I still get Blocked script execution in <URL> because the document's frame is sandboxed and the 'allow-scripts' permission is not set. when visiting a link with Chrome 48 for Linux. The iframe has sandbox="allow-same-origin allow-popups" (ie. no allow-popups-to-escape-sandbox). Are we sure we are using 5.0.7?

Well, the OTRS interface says so (hover over "Powered by OTRS 5" at the bottom), and @akosiaris confirmed he completed the update earlier today. So I hope everything worked fine. The 5.0.7 change notes are at https://github.com/OTRS/otrs/blob/master/CHANGES.md#507-2016-02-16 ("Fixed bug#11838 - New tabs opened from links in a sandboxed Iframe cannot execute JavaScript"). Not sure what the issue is, in this case.

I'm still getting the error too (same error message as Tgr's in T108834#2032302 , Chromium 48 on Ubuntu 64-bit).

@Tgr helped me in finding why the changes have not been applied. We have some local customizations in the form of an OTRS package. It is overriding some templates. It is tracked here https://phabricator.wikimedia.org/diffusion/OSOT/browse/master/.

The change in https://github.com/OTRS/otrs/commit/56d02e081488998f73a597b0d7f9e55249ed5a57 (the one referred to by http://bugs.otrs.org/show_bug.cgi?id=11838) updates some of the templates we are locally overriding. I 'll update our local package and build it/install it.

Change 274436 had a related patch set uploaded (by Alexandros Kosiaris):
Bring templates up to date with 5.0.7

https://gerrit.wikimedia.org/r/274436

Change 274436 merged by Alexandros Kosiaris:
Bring templates up to date with 5.0.7

https://gerrit.wikimedia.org/r/274436

Change merged, package built and installed.
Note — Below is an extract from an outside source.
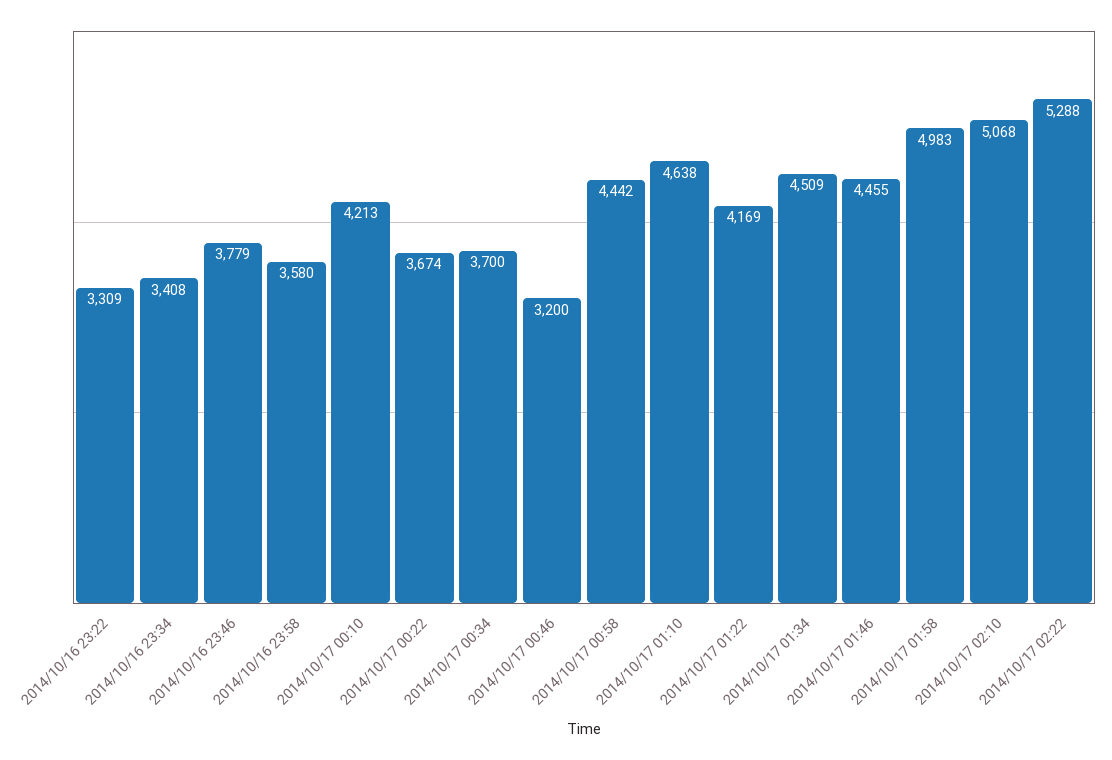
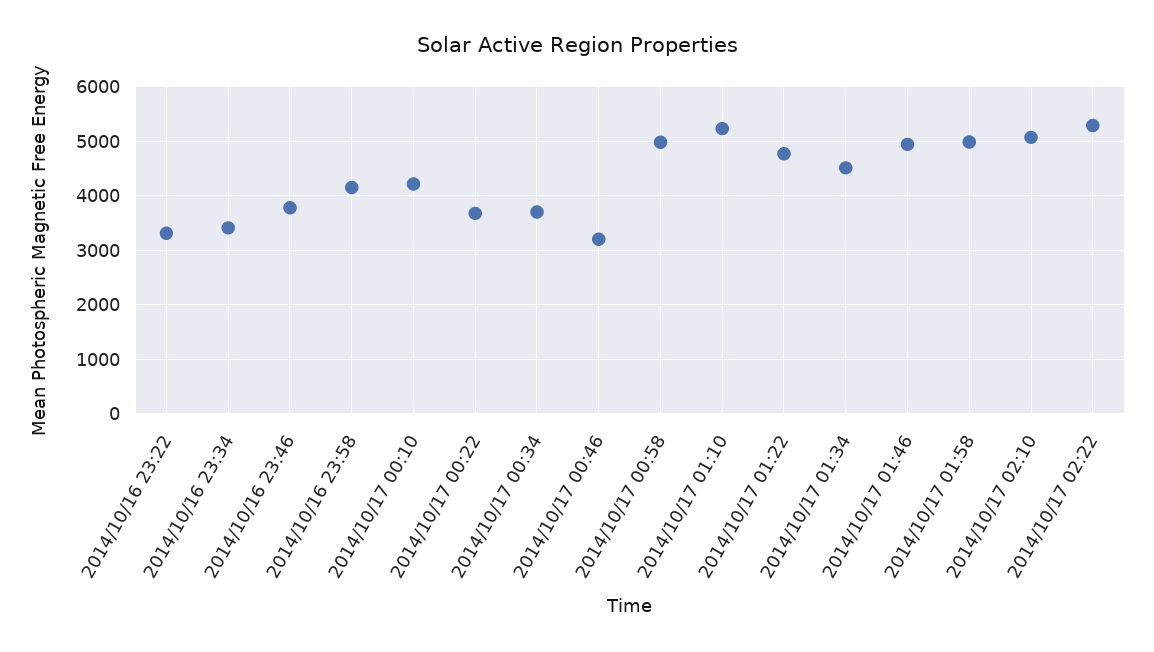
2014/10/16 23:58: 3580 -> 4200
2014/10/17 00:58: 4442 -> 5000
2014/10/17 01:10: 4638 -> 5200
2014/10/17 01:22: 4169 -> 4800
2014/10/17 01:46: 4455 -> 5000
That should fix our problems. @Tgr, care to test ?

Works fine for me.

Just FYI, I got Blocked form submission to 'https://commons.wikimedia.org/w/index.php?title=File:Ulukaya_at_UN.jpg&action=delete' because the form's frame is sandboxed and the 'allow-forms' permission is not set. after having been at OTRS previously in the same tab, which caused me not being able to delete that file in that tab. Not sure if this is till supposed to happen given the "Resolved" status of his ticket.

Does your browser support allow-popups-to-escape-sandbox? It is relatively new.
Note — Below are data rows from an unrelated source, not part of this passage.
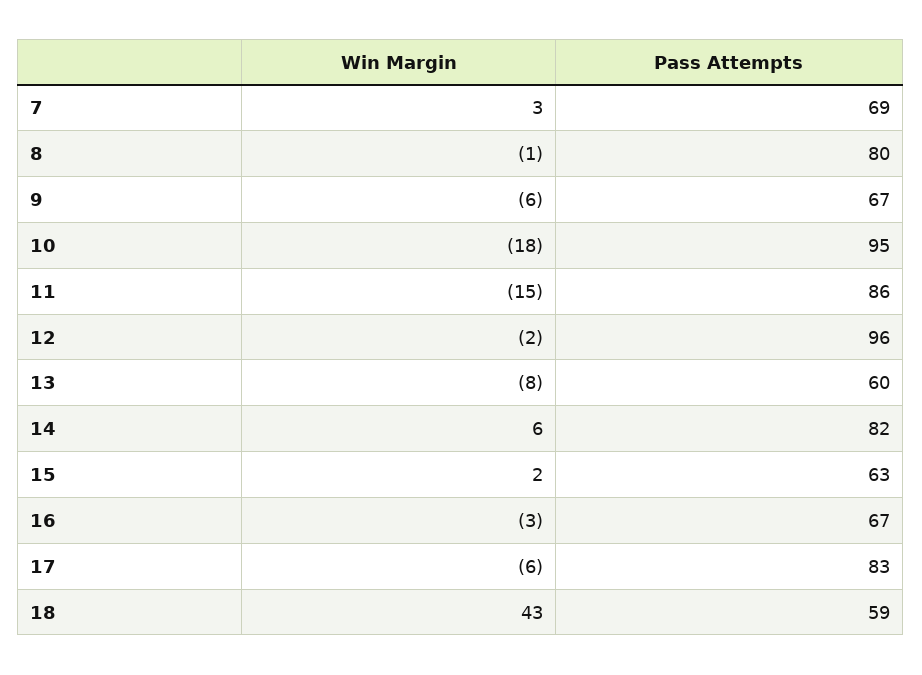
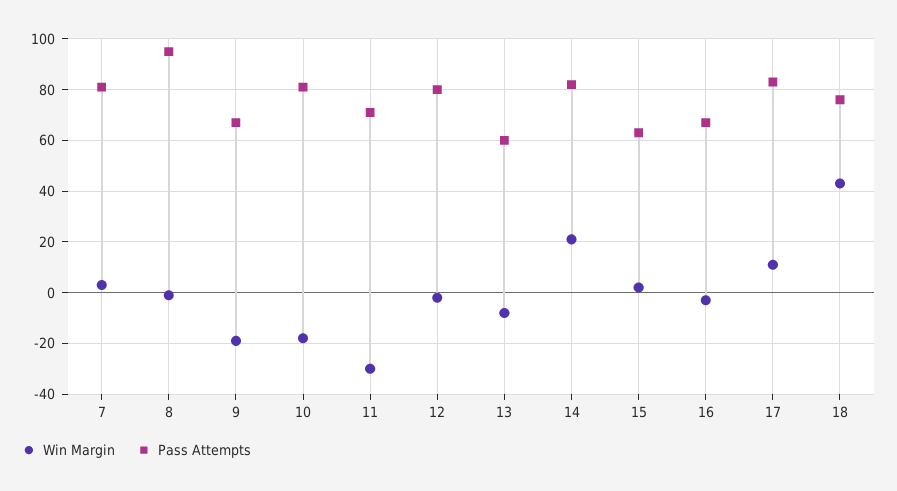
Pass Attempts, 7: 69 -> 80
Pass Attempts, 8: 80 -> 95
Win Margin, 9: -6 -> -20
Pass Attempts, 10: 95 -> 80
Win Margin, 11: -15 -> -30
Pass Attempts, 11: 86 -> 70
Pass Attempts, 12: 96 -> 80
Win Margin, 14: 6 -> 20
Win Margin, 17: -6 -> 10
Pass Attempts, 18: 59 -> 75

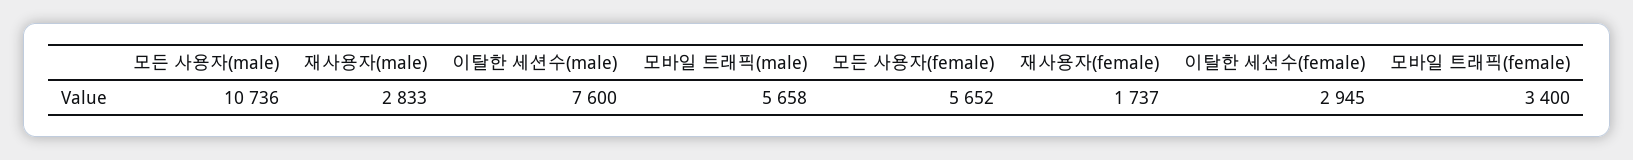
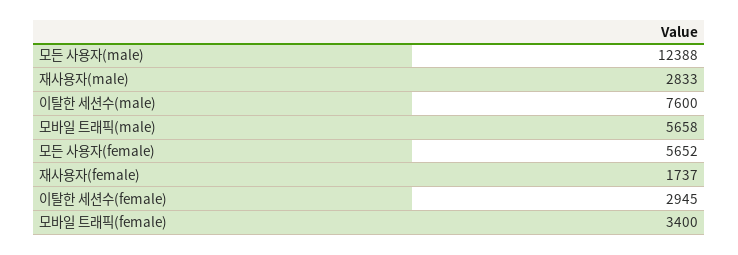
모든 사용자(male): 10736 -> 12388

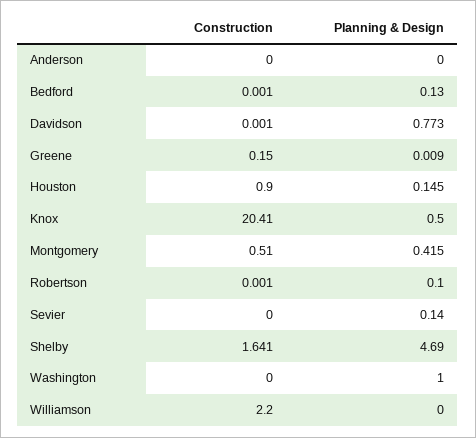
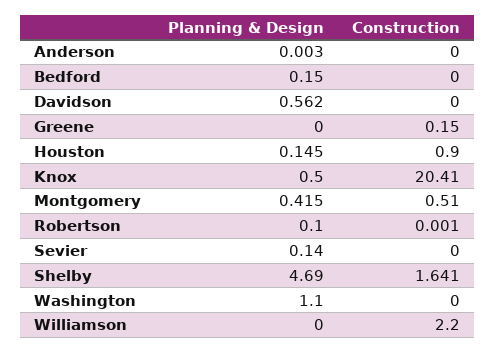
Planning & Design, Anderson: 0 -> 0.003
Construction, Bedford: 0.001 -> 0
Planning & Design, Bedford: 0.13 -> 0.15
Construction, Davidson: 0.001 -> 0
Planning & Design, Davidson: 0.773 -> 0.562
Planning & Design, Greene: 0.009 -> 0
Planning & Design, Washington: 1 -> 1.1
Does your browser support allow-popups-to-escape-sandbox? It is relatively new.

How do I find out? I am using Chrome Version 53.0.2785.154 (64-bit) on Chromebook/OS
Mozilla/5.0 (X11; CrOS x86_64 8530.96.0) AppleWebKit/537.36 (KHTML, like Gecko) Chrome/53.0.2785.154 Safari/537.36

So, I am on a fairly recently updated browser, so I'm guessing it should support that (unless I have to manually turn it on).

Yeah, a recent Chrome should work. Can you check the HTML source and see what the sandbox attribute says?